Indian telecom companies may have bottomed out after India’s botched spectrum auction, and with smartphone sales in emerging markets set to jump next year, and India (EPI, quote) touted as the top BRIC market for 2013, investors with a long term horizon may want to start doing their due diligence now.
Last week saw a spectrum auction that failed miserably to clear the available inventory, with the Indian government only raising $1.7 billion thanks to over-inflated prices, less than a quarter of what it was optimistically hoping for.
The Financial Times Beyond Brics blog notes that with India’s telecom companies facing what could be their weakest quarterly revenue performance in three years, is the worst now over?
“The market seems to think so. Bharti Airtel, the nation’s largest operator by revenue, has seen its stock rise by more than 10% since day one of the auctions last Monday, after which it was clear the contest would be exactly the type of damp squib most analysts expected.”

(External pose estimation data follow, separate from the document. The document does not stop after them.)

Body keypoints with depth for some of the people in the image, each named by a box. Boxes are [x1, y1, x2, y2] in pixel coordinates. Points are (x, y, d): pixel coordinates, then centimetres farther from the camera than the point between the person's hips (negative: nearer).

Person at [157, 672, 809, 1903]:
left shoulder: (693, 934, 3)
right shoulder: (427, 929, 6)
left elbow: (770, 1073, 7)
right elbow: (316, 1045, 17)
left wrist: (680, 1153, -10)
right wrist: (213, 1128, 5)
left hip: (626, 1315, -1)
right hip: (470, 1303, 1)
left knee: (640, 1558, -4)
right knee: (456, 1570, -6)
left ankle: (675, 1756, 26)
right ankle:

A second auction to sell the unsold spectrum is likely to depress prices further, with Bharti well placed to benefit from cheaper renewal prices for its existing licenses.
Market mood is certainly improving around Indian telecom companies after last week’s shambles.

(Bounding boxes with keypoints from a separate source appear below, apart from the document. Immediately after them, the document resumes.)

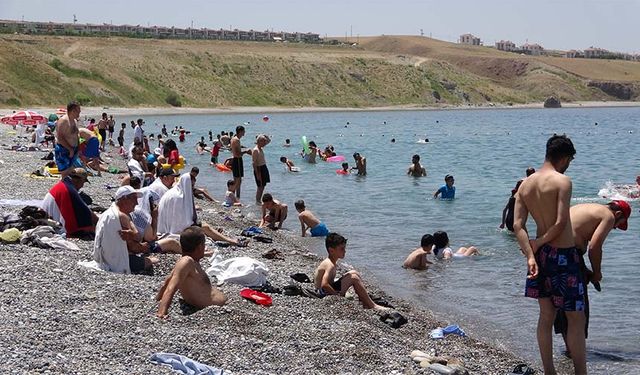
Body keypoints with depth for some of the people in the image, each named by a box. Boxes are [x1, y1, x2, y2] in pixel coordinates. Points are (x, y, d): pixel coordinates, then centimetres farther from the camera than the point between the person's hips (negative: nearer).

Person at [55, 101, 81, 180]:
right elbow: (60, 138, -22)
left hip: (72, 151, 9)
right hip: (63, 151, -9)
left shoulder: (75, 121, 13)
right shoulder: (63, 120, -16)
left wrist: (77, 149, 12)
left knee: (70, 173, 12)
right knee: (65, 175, -11)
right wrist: (70, 149, -21)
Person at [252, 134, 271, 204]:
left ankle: (259, 200, 20)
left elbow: (269, 141, 30)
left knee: (263, 186, 13)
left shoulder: (261, 149, 8)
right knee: (260, 186, -4)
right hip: (259, 169, -10)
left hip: (264, 168, 10)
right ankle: (257, 201, 4)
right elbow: (254, 163, -21)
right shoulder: (255, 150, -18)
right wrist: (257, 174, -23)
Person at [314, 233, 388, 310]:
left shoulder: (331, 262, 8)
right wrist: (338, 294, -25)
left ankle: (365, 303, 11)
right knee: (354, 278, -17)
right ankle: (372, 306, -12)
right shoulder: (330, 265, -23)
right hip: (325, 294, -11)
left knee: (354, 273, 12)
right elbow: (324, 285, -36)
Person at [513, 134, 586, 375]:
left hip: (540, 255, 7)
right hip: (564, 255, -7)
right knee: (576, 318, 3)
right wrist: (539, 243, -6)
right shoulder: (562, 181, -14)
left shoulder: (525, 184, 5)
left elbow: (518, 225, -3)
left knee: (546, 315, 14)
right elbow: (561, 223, -20)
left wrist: (530, 254, -8)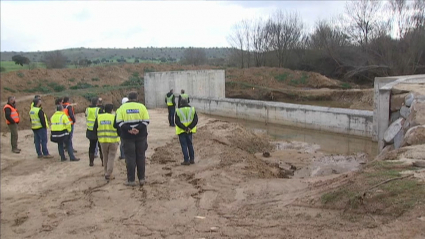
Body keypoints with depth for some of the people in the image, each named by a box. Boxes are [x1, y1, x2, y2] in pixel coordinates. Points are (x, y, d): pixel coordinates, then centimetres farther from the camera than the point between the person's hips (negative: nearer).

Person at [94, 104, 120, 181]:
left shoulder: (99, 117, 2)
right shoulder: (114, 117, -9)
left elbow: (95, 129, 7)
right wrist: (118, 135, 10)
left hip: (102, 140, 3)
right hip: (113, 140, -3)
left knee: (105, 157, 17)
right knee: (111, 157, 4)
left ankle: (107, 173, 26)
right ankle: (108, 175, -1)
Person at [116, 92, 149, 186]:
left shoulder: (123, 107, 1)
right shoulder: (141, 106, 1)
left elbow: (119, 122, -8)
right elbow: (146, 121, -7)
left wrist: (129, 129, -14)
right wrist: (138, 128, -14)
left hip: (128, 136, -1)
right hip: (141, 135, 1)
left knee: (130, 157, 4)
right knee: (140, 156, 10)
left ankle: (131, 180, 6)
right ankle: (141, 179, 14)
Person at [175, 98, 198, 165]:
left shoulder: (178, 110, -8)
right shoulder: (192, 109, 1)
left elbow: (177, 121, -13)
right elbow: (195, 120, -5)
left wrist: (184, 128, -13)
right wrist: (189, 127, -11)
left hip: (181, 131, -3)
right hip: (190, 131, 4)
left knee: (184, 145, 2)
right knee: (190, 144, 17)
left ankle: (186, 160, 1)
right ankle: (192, 159, 21)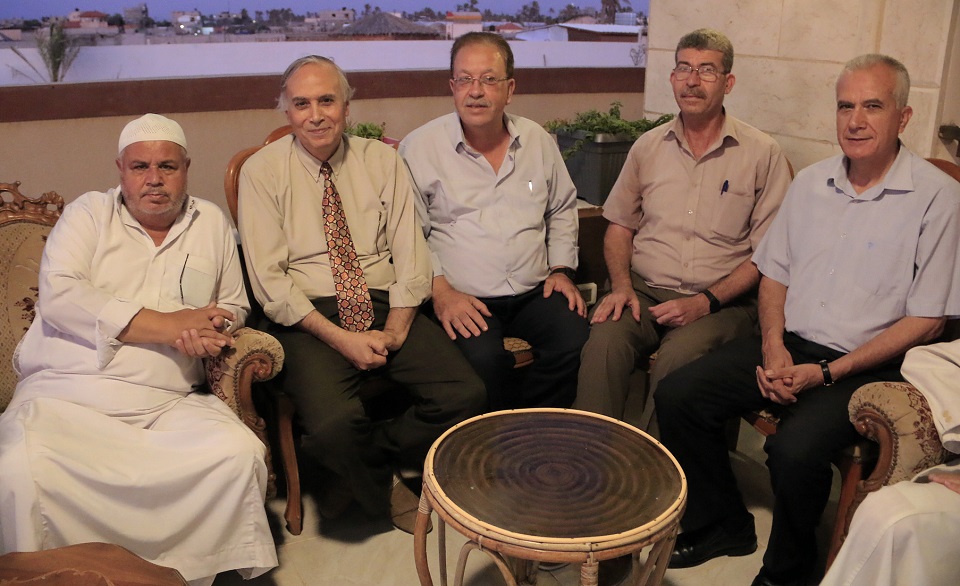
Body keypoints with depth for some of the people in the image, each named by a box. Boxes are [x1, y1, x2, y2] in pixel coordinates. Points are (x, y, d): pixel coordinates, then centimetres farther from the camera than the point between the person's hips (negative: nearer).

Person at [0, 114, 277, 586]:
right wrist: (166, 325, -12)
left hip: (167, 405, 2)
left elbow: (235, 307, 24)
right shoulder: (89, 212, 10)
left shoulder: (211, 222, 17)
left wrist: (213, 332, -3)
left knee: (240, 455, -27)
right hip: (66, 394, -1)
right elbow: (58, 295, -6)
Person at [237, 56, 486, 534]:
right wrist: (341, 338, -16)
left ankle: (364, 467, 6)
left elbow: (409, 253, 4)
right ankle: (385, 487, 6)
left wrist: (395, 330, -11)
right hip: (309, 317, -3)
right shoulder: (263, 171, 2)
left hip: (385, 308, 3)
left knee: (466, 396, -18)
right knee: (333, 425, -30)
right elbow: (269, 279, -6)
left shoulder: (382, 161, 10)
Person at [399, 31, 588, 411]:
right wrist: (439, 290, -11)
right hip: (463, 298, -3)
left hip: (536, 291, 4)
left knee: (578, 344, -24)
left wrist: (562, 269, 11)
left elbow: (562, 210, 24)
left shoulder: (538, 141, 12)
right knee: (485, 361, -33)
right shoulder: (420, 147, 0)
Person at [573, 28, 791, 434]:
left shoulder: (763, 154, 3)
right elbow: (620, 226, 17)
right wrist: (622, 286, -2)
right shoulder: (648, 146, 13)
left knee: (679, 355, -34)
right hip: (645, 290, 3)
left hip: (722, 301, -2)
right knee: (604, 340, -30)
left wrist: (707, 302, -12)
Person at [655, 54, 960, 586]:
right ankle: (722, 525, 11)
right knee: (678, 395, -10)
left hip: (867, 366, -5)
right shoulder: (810, 183, 9)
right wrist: (773, 346, -4)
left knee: (795, 448, -31)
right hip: (789, 346, 6)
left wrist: (829, 373, -16)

That’s not to say it’s definitely time to jump in boots and all. The Indian government, not famous for its competence, hasn’t yet confirmed plans for a second auction, and probably won’t until next week at the earliest.
But consider that according to a Digitimes Research report, worldwide smartphone shipments are set to expand by 30.2% to 865 million units next year — 43.9% of total cellphone shipments — with strong demand from the likes of China and India largely responsible for the increase thanks to their low current smartphone penetration.
New spectrum + more smartphones = increased data use and fatter margins for telecoms.
And JPMorgan rates India its top pick amongst the BRIC countries for next year, owing to its easing monetary climate and improving policy.
BusinessWeek reports that,
“The BSE India Sensitive Index has rallied 18% this year, more than any other benchmark gauges for Brazil, Russia and China, driven by foreign fund flows and government policy measures unveiled since mid-September.
“The 30-stock SENSEX trades at 15 times estimated earnings, compared with a multiple of 16 for Brazil’s Bovespa Index, 5.6 for Russia and 9.6 for China. The MSCI Emerging Markets Index (EEM, quote) trades at a multiple of 11.2, the data show.”
If this is a bottom for India’s previously high-performing telecom companies, then the macro environment next year looks positive for investors looking for a long-term trade.